(TASK BRIEF)
Work out the number of lines in the listing below that include "bold", and answer with it alone.

(GIVEN DATA)
-------------------------

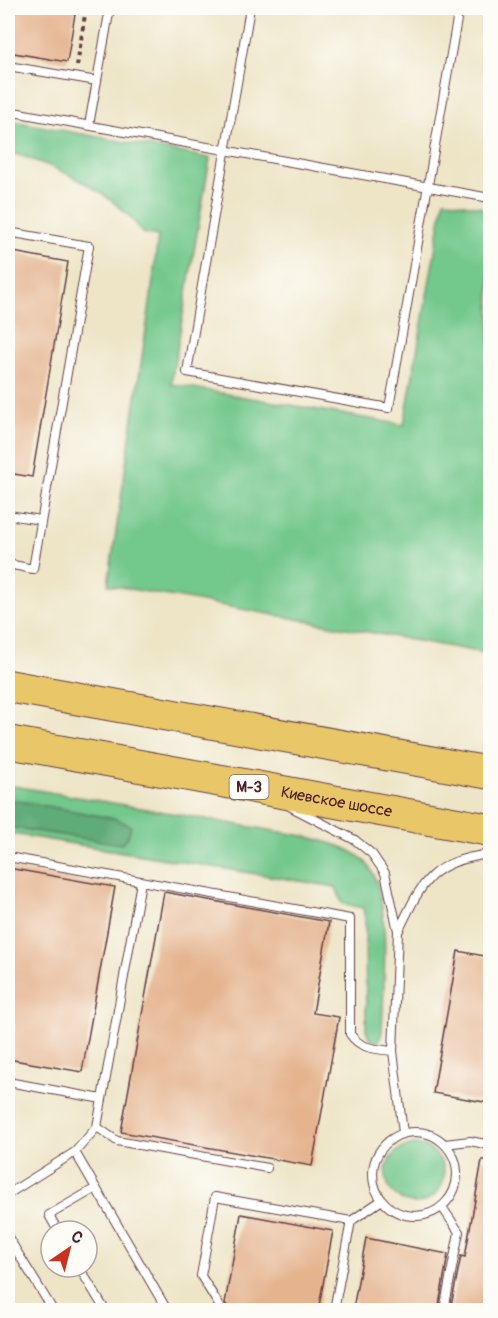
<svg xmlns="http://www.w3.org/2000/svg" width="498" height="1318" font-family="Pangolin,sans-serif">
	<rect width="100%" height="100%" fill="#fdfcf7"/>
	<filter id="ink" filterUnits="userSpaceOnUse"><feTurbulence type="fractalNoise" baseFrequency=".0167" numOctaves="2"/><feDisplacementMap in="SourceGraphic" scale="12" xChannelSelector="R" yChannelSelector="G"/><feConvolveMatrix kernelMatrix="1 2 1 2 8 2 1 2 1" color-interpolation-filters="sRGB"/></filter>
	<filter id="wash" filterUnits="userSpaceOnUse"><feTurbulence type="fractalNoise" baseFrequency=".008" numOctaves="4" result="noise"/><feDisplacementMap in="SourceGraphic" scale="24" xChannelSelector="R" yChannelSelector="G"/><feGaussianBlur stdDeviation="1.35" result="paint"/><feColorMatrix in="noise" values="0 0 0 0 0 0 0 0 0 0 0 0 0 0 0 0 0 1.4 0 .05"/><feComposite in="paint" operator="in"/></filter>
	<g filter="url(#wash)">
		<rect width="100%" height="100%" fill="#eee5c7"/>
		<!-- green -->
		<path fill="#73c88c" stroke="#5e745c" stroke-width="1.5" d="M8 120 210 158 171 384 404 425 444 200 490 209V654L108 585 151 297 158 236 143 233C114 191 55 165 8 152Z
			M8 785 304 836C325 842 352 846 367 864 393 895 383 991 382 1032L379 1041 374 1042 369 1037 366 1030 365 919 363 908 342 903 336 887 8 833Z
			M386 1174a29 29 0 1 1 58 0a29 29 0 1 1-58 0Z"/>
		<!-- forest -->
		<path fill="#5eac78" stroke="#546652" stroke-width="1.5" d="M8 799 117 819 131 826 128 837 121 844 8 827Z"/>
		<g id="blocks">
			<!-- building -->
			<path fill="#e5b48f" d="M8 8H76L67 62 8 52Z
				M8 251 68 262 32 477 8 473Z
				M8 868 115 887 82 1072 8 1059Z
				M164 892 329 922 313 1013 339 1017 312 1166 121 1132Z
				M458 951 490 957V1103L433 1093Z
				M482 1160H490V1311H450L461 1256 465 1257Z
				M241 1214 333 1231 318 1311H246L228 1307 225 1303Z
				M366 1238 448 1254 438 1311H361L353 1309Z"/>
		</g>
	</g>
	<g filter="url(#ink)">
		<use href="#blocks" fill-opacity="0" stroke="#633d42" stroke-width="1.5"/>
		<g fill="none" stroke-linecap="round" stroke-linejoin="round">
			<defs>
				<path id="lane" d="M250 8 187 372 389 408 459 8
					M8 66 97 81
					M8 111 490 198
					M89 125 110 8
					M8 232 89 246 33 569 8 564
					M8 515 41 520
					M291 807 355 840 372 854 385 873 398 931 393 1051 403 1133
					M8 857 350 919V1034C360 1049 376 1049 393 1051
					M141 882 97 1127 117 1141 267 1168
					M399 930C423 880 431 862 490 854
					M8 1082 102 1099
					M373 1174a42 42 0 1 1 84 0a42 42 0 1 1-84 0Z
					M445 1144 470 1141 490 1145
					M75 1152 167 1310
					M8 1194 75 1152 97 1127
					M442 1207 459 1232 444 1310
					M58 1231 49 1215 96 1188
					M8 1237 53 1310
					M79 1267 105 1310
					M222 1310 201 1276 215 1197 351 1221 382 1200
					M334 1310 351 1221"/>
				<g id="highway">
					<path d="M8 686 490 773"/>
					<path id="s1" d="M8 742 490 830"/>
				</g>
			</defs>
			<!-- lane casing -->
			<use href="#lane" stroke="#633d42" stroke-width="10"/>
			<!-- highway casing -->
			<use href="#highway" stroke="#633d42" stroke-width="34"/>
			<!-- path -->
			<path stroke="#633d42" stroke-width="4" stroke-dasharray="4.5 4.5" stroke-linecap="butt" d="M77 66 86 8"/>
			<!-- lane -->
			<use href="#lane" stroke="#fff" stroke-width="8"/>
			<!-- highway -->
			<use href="#highway" stroke="#e9c769" stroke-width="32"/>
		</g>
	</g>
	<g text-anchor="middle" dominant-baseline="central" stroke-width="5" stroke-linejoin="round" paint-order="stroke">
		<!-- shield labels -->
		<rect fill="#fdfcf7" stroke="#806168" stroke-width="1.5" x="229.5" y="775" width="39" height="24" rx="4.5"/>
		<g font-size="15" font-weight="bold" fill="#4a1f2b">
			<text x="249" y="787">М-3</text>
		</g>
		<!-- street labels -->
		<g font-size="16" fill="#4a1f2b" stroke="#fdfcf7">
			<text stroke="none"><textPath href="#s1" startOffset="334">Киевское шоссе</textPath></text>
		</g>
	</g>
	<!-- margin -->
	<rect width="498" height="1318" fill="none" stroke="#fdfcf7" stroke-width="30"/>
	<!-- north arrow -->
	<g transform="translate(69 1249) rotate(35)"><circle r="28" fill="#fdfcf7" stroke="#b5a4a5" stroke-width="1.5"/>
	<path d="M0-4.5L10 22L0 15L-10 22Z" fill="#c8321e"/>
	<text y="-9" font-size="16" font-weight="bold" text-anchor="middle" fill="#4a1f2b">С</text>
	</g>
</svg>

-------------------------

(ANSWER BELOW)
2